Goaltender Pat Riggin, who experienced a dreadful night in a game where the Islanders' shot advantage was only 24-23, tried to shoulder all the blame himself.

"The guys worked real hard; their problem was they had a goaltender who had a bad night," Riggin said. "It was bad timing for a bad game. There was a lot at stake tonight and I pride myself on being a pressure goaltender. But you have to take the bad with the good."

The worst of the bad came at a particularly untimely moment, 30 seconds after Bossy had beaten Riggin to a carom off the rear boards and banged the puck into the vacated net for a 1-0 advantage.

New York's Tomas Jonsson crossed the blueline near the right-wing boards and dumped the puck toward the net with a backhand motion that promised no difficulty for the goalie. However, the puck bounced crazily as it approached the goal and got between Riggin's legs to make it 2-0.

"It was a routine shot that hit a crack and skipped," Riggin said. "I had my stick down and my glove behind it, but it found a hole between my legs. I don't think it made it to the back of the net. I'd have liked to dig a hole and crawl in it."

Mike Gartner netted his 38th goal to put Washington on the scoreboard, but the fans had not finished their only full-spirited applause of the night before New York had regained its two-goal margin.

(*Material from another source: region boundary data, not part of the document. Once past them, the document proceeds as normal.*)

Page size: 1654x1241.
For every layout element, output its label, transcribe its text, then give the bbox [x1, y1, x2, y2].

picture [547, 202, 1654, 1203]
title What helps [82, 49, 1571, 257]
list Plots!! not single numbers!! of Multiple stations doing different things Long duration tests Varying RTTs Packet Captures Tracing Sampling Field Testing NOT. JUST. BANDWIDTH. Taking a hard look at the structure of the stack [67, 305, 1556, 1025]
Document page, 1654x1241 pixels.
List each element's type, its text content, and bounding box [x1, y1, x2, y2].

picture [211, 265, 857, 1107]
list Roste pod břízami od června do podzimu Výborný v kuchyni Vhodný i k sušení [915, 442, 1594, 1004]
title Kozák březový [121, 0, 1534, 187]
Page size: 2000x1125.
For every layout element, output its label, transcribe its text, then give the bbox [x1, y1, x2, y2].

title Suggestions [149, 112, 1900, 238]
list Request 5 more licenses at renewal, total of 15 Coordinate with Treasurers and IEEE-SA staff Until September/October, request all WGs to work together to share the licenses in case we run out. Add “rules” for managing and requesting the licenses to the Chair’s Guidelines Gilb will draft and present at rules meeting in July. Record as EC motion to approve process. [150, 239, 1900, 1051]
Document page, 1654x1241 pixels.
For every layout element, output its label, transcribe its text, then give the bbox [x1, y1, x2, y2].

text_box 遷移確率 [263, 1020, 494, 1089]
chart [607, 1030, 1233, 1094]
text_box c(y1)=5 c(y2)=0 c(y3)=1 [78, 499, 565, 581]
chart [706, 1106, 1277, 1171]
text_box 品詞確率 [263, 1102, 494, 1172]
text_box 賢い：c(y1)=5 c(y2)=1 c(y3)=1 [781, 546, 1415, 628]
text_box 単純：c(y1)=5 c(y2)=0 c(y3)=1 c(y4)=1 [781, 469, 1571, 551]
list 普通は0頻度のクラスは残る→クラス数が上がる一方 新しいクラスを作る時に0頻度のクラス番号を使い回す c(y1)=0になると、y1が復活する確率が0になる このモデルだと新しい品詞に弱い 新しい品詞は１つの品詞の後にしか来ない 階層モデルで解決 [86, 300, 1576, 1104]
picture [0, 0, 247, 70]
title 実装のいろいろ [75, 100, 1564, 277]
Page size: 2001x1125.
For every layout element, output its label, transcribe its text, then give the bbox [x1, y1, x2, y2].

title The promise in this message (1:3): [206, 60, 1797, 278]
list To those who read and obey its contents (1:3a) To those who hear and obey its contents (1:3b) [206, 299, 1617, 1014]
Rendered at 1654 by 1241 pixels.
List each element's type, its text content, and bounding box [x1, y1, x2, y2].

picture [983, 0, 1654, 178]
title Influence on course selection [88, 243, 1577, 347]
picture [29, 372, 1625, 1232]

Brent Sutter converted a two-on-one pass from brother Duane, lining the puck just under the crossbar 49 seconds after Gartner's goal. Less than 13 minutes had elapsed since the opening faceoff, but the result was becoming evident.

Bossy made it 4-1 in the second period with his 59th goal of the season and 37th in 31 games against Washington. It also gave Bossy goals in six straight games.

Bob Bourne knocked in a rebound after Riggin dropped a Jonsson shot and it was 5-1 before the Capitals skated off at the second intermission to the boos of the faithless.

When Brent Sutter beat Riggin from the blueline early in the third period, the crowd began to disperse and few were left when Bob Nystrom completed the scoring with 65 seconds to play.

By then, the game had deteriorated into a farce. On one occasion, it took on the appearance of tag-team wrestling, with four separate bouts breaking out and the linesmen and referee Bryan Lewis skittering from one pair of combatants to another in vain effort to control things.

While conceding Riggin suffered a subpar night, Washington captain Rod Langway insisted that the blame should be shared among the rest of the players, and Murray agreed.

"Patty didn't have a good game, but not many guys did," Langway said. "We were discouraged about the way we played, but it's only one game in an 80-game season. We have to get ourselves mentally prepared for the playoffs now."

"Some people were outplayed badly," Murray said. "We're going to have to make some adjustments in the next couple of games. They kept Bossy, (Bryan) Trottier and (Anders) Kallur out there an awful lot and that's what they want, to play their offensive line against our defensive line."